By TIOL News Service

HYDERABAD, NOV 18, 2014: THE respondent is a manufacturer of excisable goods. Aggrieved by an order passed by original authority involving a demand of Rs 19 ,96,410 /-, the respondent filed an appeal before the Tribunal instead of before the Commissioner (Appeals). The Tribunal rejected/ returned the appeal through its order, dated 28.09.2006 on the ground that it is to be presented before the Commissioner (Appeals) and not the Tribunal. Then they filed an appeal before the Commissioner (Appeals) and the same was dismissed as time barred. The respondents filed an appeal against the order of Commissioner (Appeals) and the Tribunal allowed the same by holding that time spent before a wrong forum is excludable for computing the limitation under Section 128 of the Customs Act, 1962 or Section 35 of the Central Excise Act, 1944 - 2007-TIOL-2322-CESTAT-BANG.

Aggrieved by the above order of Tribunal, revenue is in appeal before the High Court.

The counsel for revenue argued that Section 35 of the Act is a self-contained code, insofar as limitation for filing of appeals is concerned, and that Sections 4 to 24 of the Limitation Act stand excluded, in relation to the proceedings thereunder and that the view taken by the Tribunal is contrary not only to the specific provisions of law but also to the binding precedents. Section 35 of the Act does not only prescribe the period of limitation but also the extent to which the delay can be condoned and since the respondent preferred the appeal beyond the period of original limitation, as well the extendible time, there was no way, the appeal could have been entertained.

__Exercise 1__: Write down the part of the entries that opens with the line containing "Count the number of categories in the chart." and runs through the end of the entries, word for word, and leave out the pictures.
The entries that follow are unrelated to the court report above.

[Records from a collection]
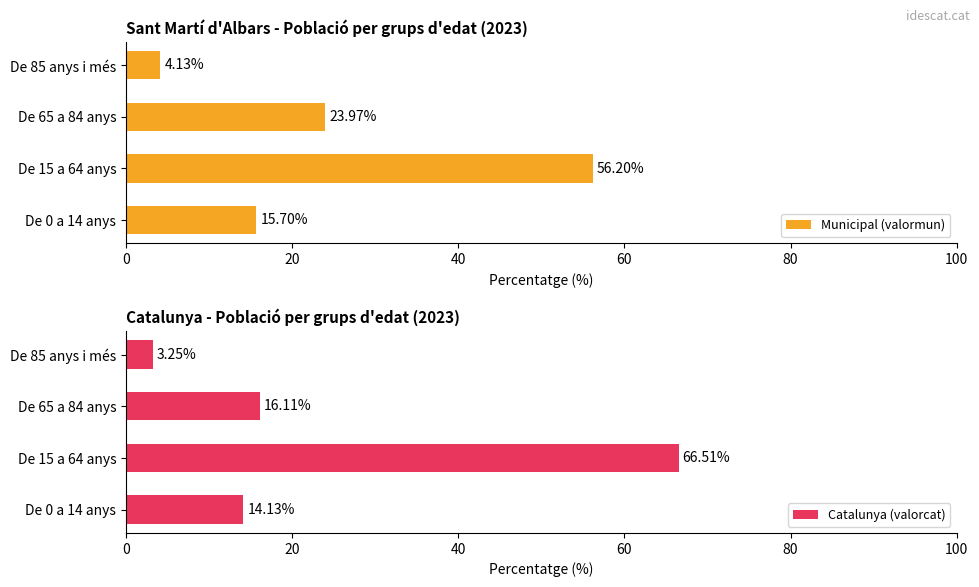

At which label does Catalunya (valorcat) reach its peak?

De 15 a 64 anys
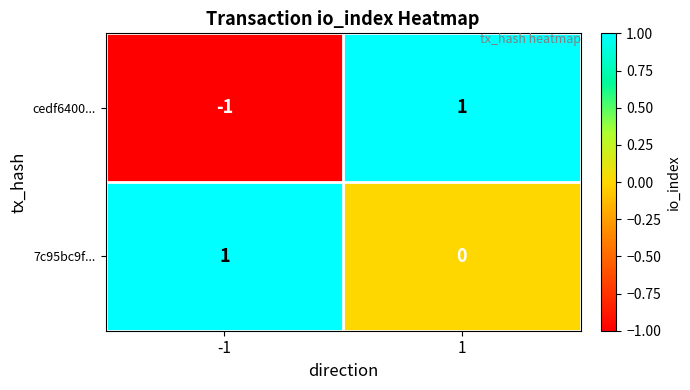

Is it true that cedf6400... equals 0 at 1?

False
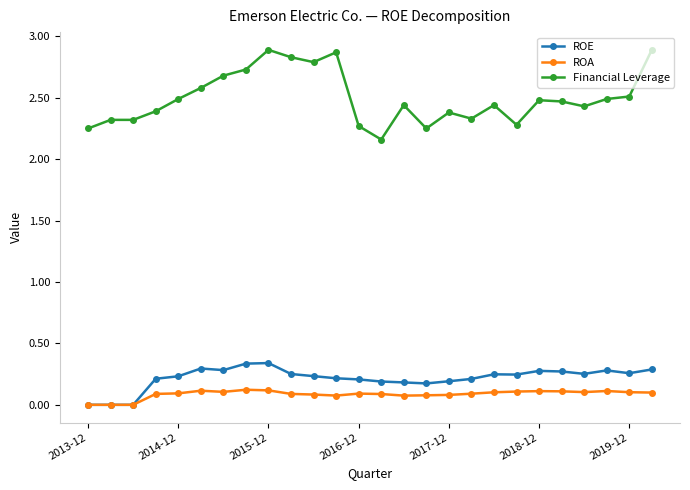

Count the number of categories in the chart.

26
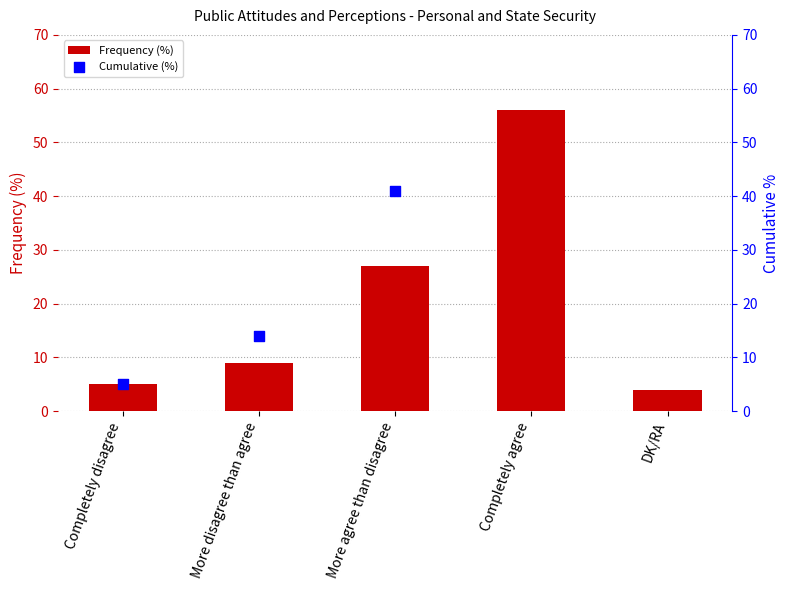

Which series has the widest spread of Y values?

Cumulative (%)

__Exercise 2__: Pull out of the court report, word for word, the part that opens with the words containing "Aggrieved by the" and closes with "have been entertained.".

__Worked solution 1__:
Count the number of categories in the chart.

26

Which series has the widest spread of Y values?

Cumulative (%)

__Worked solution 2__:
Aggrieved by the above order of Tribunal, revenue is in appeal before the High Court.

The counsel for revenue argued that Section 35 of the Act is a self-contained code, insofar as limitation for filing of appeals is concerned, and that Sections 4 to 24 of the Limitation Act stand excluded, in relation to the proceedings thereunder and that the view taken by the Tribunal is contrary not only to the specific provisions of law but also to the binding precedents. Section 35 of the Act does not only prescribe the period of limitation but also the extent to which the delay can be condoned and since the respondent preferred the appeal beyond the period of original limitation, as well the extendible time, there was no way, the appeal could have been entertained.